EXERCISE PROMPT: Pictures must not be copied, but every entry must be reproduced exactly.

Saved data entries:
=== Begin Enclosure ===

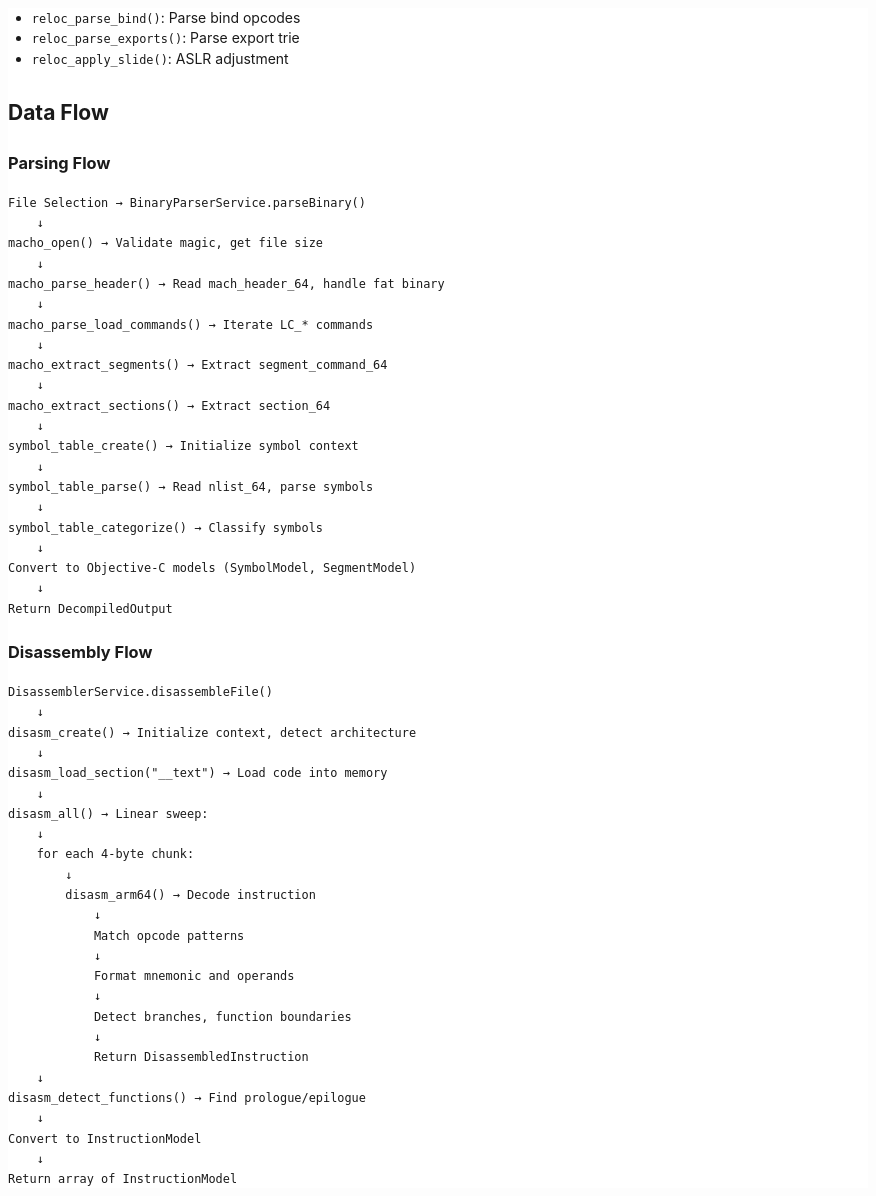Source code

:   - `reloc_parse_bind()`: Parse bind opcodes
  - `reloc_parse_exports()`: Parse export trie
  - `reloc_apply_slide()`: ASLR adjustment

## Data Flow

### Parsing Flow
```
File Selection → BinaryParserService.parseBinary()
    ↓
macho_open() → Validate magic, get file size
    ↓
macho_parse_header() → Read mach_header_64, handle fat binary
    ↓
macho_parse_load_commands() → Iterate LC_* commands
    ↓
macho_extract_segments() → Extract segment_command_64
    ↓
macho_extract_sections() → Extract section_64
    ↓
symbol_table_create() → Initialize symbol context
    ↓
symbol_table_parse() → Read nlist_64, parse symbols
    ↓
symbol_table_categorize() → Classify symbols
    ↓
Convert to Objective-C models (SymbolModel, SegmentModel)
    ↓
Return DecompiledOutput
```

### Disassembly Flow
```
DisassemblerService.disassembleFile()
    ↓
disasm_create() → Initialize context, detect architecture
    ↓
disasm_load_section("__text") → Load code into memory
    ↓
disasm_all() → Linear sweep:
    ↓
    for each 4-byte chunk:
        ↓
        disasm_arm64() → Decode instruction
            ↓
            Match opcode patterns
            ↓
            Format mnemonic and operands
            ↓
            Detect branches, function boundaries
            ↓
            Return DisassembledInstruction
    ↓
disasm_detect_functions() → Find prologue/epilogue
    ↓
Convert to InstructionModel
    ↓
Return array of InstructionModel
```
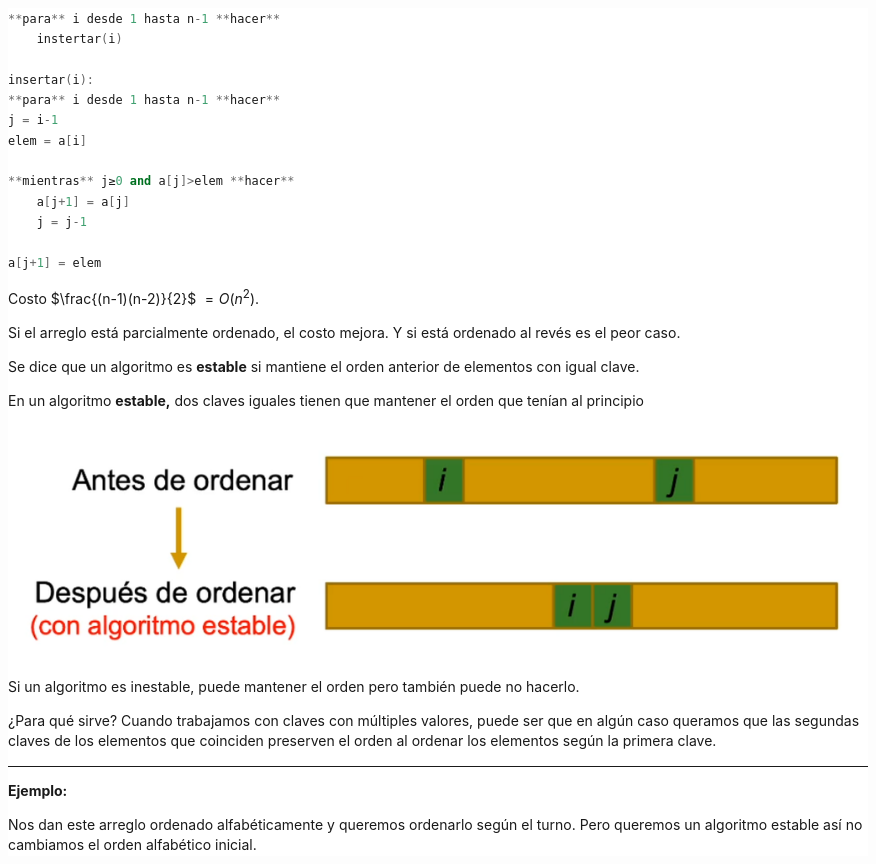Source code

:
 ```cpp
**para** i desde 1 hasta n-1 **hacer**
	instertar(i)

insertar(i):
**para** i desde 1 hasta n-1 **hacer**
j = i-1
elem = a[i]

**mientras** j≥0 and a[j]>elem **hacer**
	a[j+1] = a[j]
	j = j-1

a[j+1] = elem
```

Costo $\frac{(n-1)(n-2)}{2}$ $= O(n^2)$.

Si el arreglo está parcialmente ordenado, el costo mejora. Y si está ordenado al revés es el peor caso.

Se dice que un algoritmo es **estable** si mantiene el orden anterior de elementos con igual clave. 

En un algoritmo **estable,** dos claves iguales tienen que mantener el orden que tenían al principio

![Teo%209%20Algo%202%20844575a5671b427db8b7d07ae97e8502/Untitled.png](Teo%209%20Algo%202%20844575a5671b427db8b7d07ae97e8502/Untitled.png)

Si un algoritmo es inestable, puede mantener el orden pero también puede no hacerlo. 

¿Para qué sirve? Cuando trabajamos con claves con múltiples valores, puede ser que en algún caso queramos que las segundas claves de los elementos que coinciden preserven el orden al ordenar los elementos según la primera clave.

---

**Ejemplo:**

Nos dan este arreglo ordenado alfabéticamente y queremos ordenarlo según el turno. Pero queremos un algoritmo estable así no cambiamos el orden alfabético inicial.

=== End Enclosure ===

RESULT FOR THIS EXERCISE:
Source code

:   - `reloc_parse_bind()`: Parse bind opcodes
  - `reloc_parse_exports()`: Parse export trie
  - `reloc_apply_slide()`: ASLR adjustment

## Data Flow

### Parsing Flow
```
File Selection → BinaryParserService.parseBinary()
    ↓
macho_open() → Validate magic, get file size
    ↓
macho_parse_header() → Read mach_header_64, handle fat binary
    ↓
macho_parse_load_commands() → Iterate LC_* commands
    ↓
macho_extract_segments() → Extract segment_command_64
    ↓
macho_extract_sections() → Extract section_64
    ↓
symbol_table_create() → Initialize symbol context
    ↓
symbol_table_parse() → Read nlist_64, parse symbols
    ↓
symbol_table_categorize() → Classify symbols
    ↓
Convert to Objective-C models (SymbolModel, SegmentModel)
    ↓
Return DecompiledOutput
```

### Disassembly Flow
```
DisassemblerService.disassembleFile()
    ↓
disasm_create() → Initialize context, detect architecture
    ↓
disasm_load_section("__text") → Load code into memory
    ↓
disasm_all() → Linear sweep:
    ↓
    for each 4-byte chunk:
        ↓
        disasm_arm64() → Decode instruction
            ↓
            Match opcode patterns
            ↓
            Format mnemonic and operands
            ↓
            Detect branches, function boundaries
            ↓
            Return DisassembledInstruction
    ↓
disasm_detect_functions() → Find prologue/epilogue
    ↓
Convert to InstructionModel
    ↓
Return array of InstructionModel
```
Source code

:
 ```cpp
**para** i desde 1 hasta n-1 **hacer**
	instertar(i)

insertar(i):
**para** i desde 1 hasta n-1 **hacer**
j = i-1
elem = a[i]

**mientras** j≥0 and a[j]>elem **hacer**
	a[j+1] = a[j]
	j = j-1

a[j+1] = elem
```

Costo $\frac{(n-1)(n-2)}{2}$ $= O(n^2)$.

Si el arreglo está parcialmente ordenado, el costo mejora. Y si está ordenado al revés es el peor caso.

Se dice que un algoritmo es **estable** si mantiene el orden anterior de elementos con igual clave. 

En un algoritmo **estable,** dos claves iguales tienen que mantener el orden que tenían al principio

![Teo%209%20Algo%202%20844575a5671b427db8b7d07ae97e8502/Untitled.png](Teo%209%20Algo%202%20844575a5671b427db8b7d07ae97e8502/Untitled.png)

Si un algoritmo es inestable, puede mantener el orden pero también puede no hacerlo. 

¿Para qué sirve? Cuando trabajamos con claves con múltiples valores, puede ser que en algún caso queramos que las segundas claves de los elementos que coinciden preserven el orden al ordenar los elementos según la primera clave.

---

**Ejemplo:**

Nos dan este arreglo ordenado alfabéticamente y queremos ordenarlo según el turno. Pero queremos un algoritmo estable así no cambiamos el orden alfabético inicial.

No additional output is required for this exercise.